◆ **Work order**
Update the Tingono article from the words "The implication for" through "motion that worked.", replacing "runway" with "cash reserves".

◆ **Document text**
────
Finding Your First 100 Customers: The Playbook That Actually Worked
Parry’s strategy for acquiring Tingono’s first customers contradicts much of the conventional wisdom around early-stage GTM. There was no viral loop, no product-led growth, no massive content engine. Instead, it was relentlessly direct.
“It was us cold emailing and cold calling,” Parry says simply. But the execution was more sophisticated than it sounds. They built highly targeted lists—”we would just build a list and start going after that list”—and personalized their outreach. The focus was on companies in specific regulated industries where compliance pain was acute.
The cold approach worked because Tingono had a clear point of view on a painful problem. They weren’t selling generic software. They were offering a specific solution to a specific regulatory burden that cost companies real money and created real risk. When you can articulate that clearly, cold outreach becomes consultation, not spam.
Pricing Strategy: What Actually Matters in Enterprise Deals
Tingono’s pricing evolution reveals an important lesson about enterprise sales. Early on, they experimented with different models and price points. What they learned was counterintuitive: for enterprise buyers, pricing matters less than you think.
“We haven’t really had too many deals die because of price,” Parry explains. “Usually if the deal dies, it’s for other reasons.” Those reasons? Timing, budget cycles, competing priorities, or simply that the pain isn’t acute enough yet.
This doesn’t mean pricing is arbitrary. It means that once you’re in the enterprise consideration set, the economic buyer is focused on value, not price. If your software saves them millions in compliance costs or prevents a regulatory fine, they’re not going to nickel and dime you over your annual fee.
The implication for founders: spend less time obsessing over whether your price should be $50K or $75K, and more time ensuring you’re solving a problem expensive enough that your price becomes a rounding error.
The Team Size Question: When to Actually Hire
One of the most interesting aspects of Tingono’s journey is how lean they’ve stayed relative to their progress. “We’re six people right now,” Parry shares. In a world where startups often equate team size with legitimacy, Tingono has taken the opposite approach.
This wasn’t about being scrappy for scrappy’s sake. It was strategic. With long sales cycles and lumpy revenue, hiring too fast would have burned through runway before revenue caught up. “We’ve been pretty capital efficient,” Parry notes. That efficiency bought them time to figure out the GTM motion that worked.
The lesson isn’t that every company should stay at six people. It’s that team size should match your revenue motion. If you’re in a fast-growth, high-velocity sales environment, you might need to scale quickly. But if you’re in a long-cycle enterprise business, patient capital and patient hiring often win.
What’s Next: The Path to Category Leadership
Looking forward, Parry sees Tingono’s opportunity expanding beyond their initial wedge. As regulations proliferate and compliance becomes more complex, the platform they’re building becomes more valuable. “We’re really excited about the future,” he says.
The company’s focus now is on proving out the model at scale—demonstrating that the long sales cycles lead to high retention and expansion, that the value proposition holds across different regulated verticals, and that they can systematically build pipeline to feed the machine.
For founders building in complex, regulated markets, Tingono’s path offers a different blueprint. Sell before you build. Embrace long sales cycles as a moat, not a burden. Stay lean until the unit economics prove out. And most importantly, solve a problem expensive enough that your price becomes irrelevant.
────
◆ **Data provided**

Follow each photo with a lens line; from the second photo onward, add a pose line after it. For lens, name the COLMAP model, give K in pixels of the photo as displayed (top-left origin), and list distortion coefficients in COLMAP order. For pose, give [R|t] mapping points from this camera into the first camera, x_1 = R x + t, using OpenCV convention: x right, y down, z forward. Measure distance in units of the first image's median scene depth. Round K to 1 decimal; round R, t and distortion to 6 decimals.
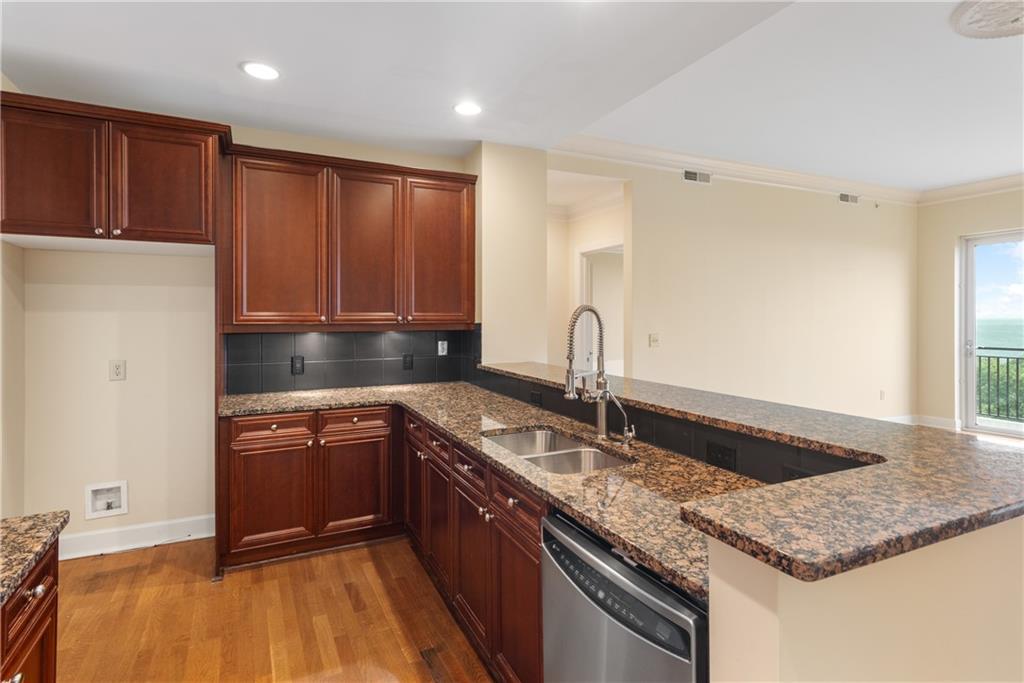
lens RADIAL K [[511.9, 0, 525.2], [0, 511.9, 318.1], [0, 0, 1]] dist [0.019777, -0.001763]
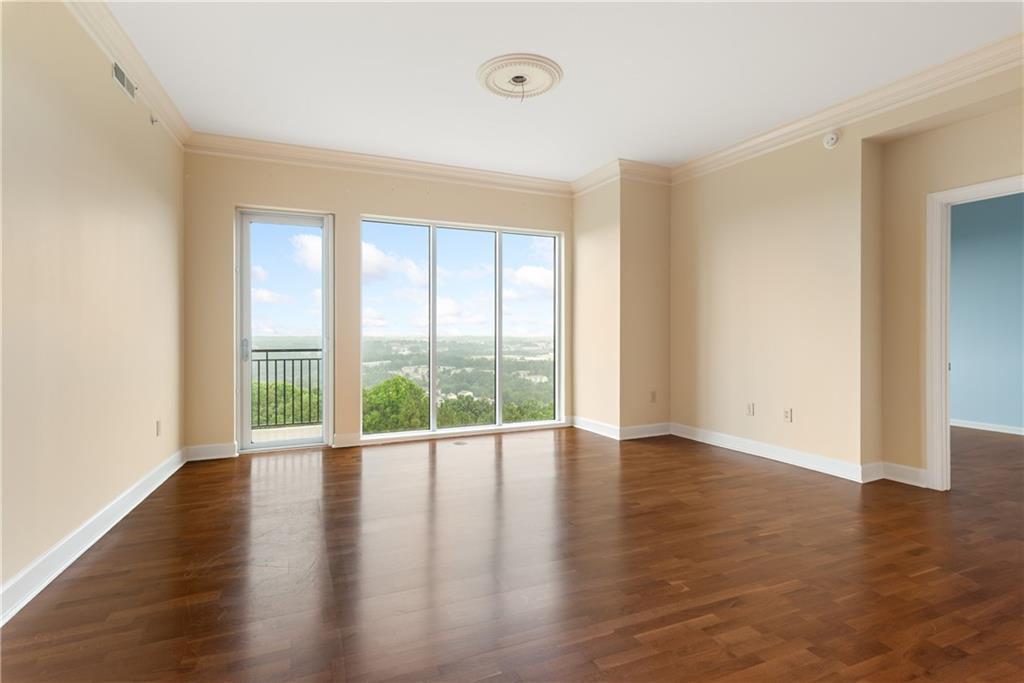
lens RADIAL K [[511.9, 0, 507.2], [0, 511.9, 339.8], [0, 0, 1]] dist [0.019777, -0.001763]
pose [[0.094981, -0.014721, 0.995370, 0.108589], [0.003164, 0.999890, 0.014486, 0.036956], [-0.995474, 0.001773, 0.095017, 0.562000]]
────
◆ **Answer box**
The implication for founders: spend less time obsessing over whether your price should be $50K or $75K, and more time ensuring you’re solving a problem expensive enough that your price becomes a rounding error.
The Team Size Question: When to Actually Hire
One of the most interesting aspects of Tingono’s journey is how lean they’ve stayed relative to their progress. “We’re six people right now,” Parry shares. In a world where startups often equate team size with legitimacy, Tingono has taken the opposite approach.
This wasn’t about being scrappy for scrappy’s sake. It was strategic. With long sales cycles and lumpy revenue, hiring too fast would have burned through cash reserves before revenue caught up. “We’ve been pretty capital efficient,” Parry notes. That efficiency bought them time to figure out the GTM motion that worked.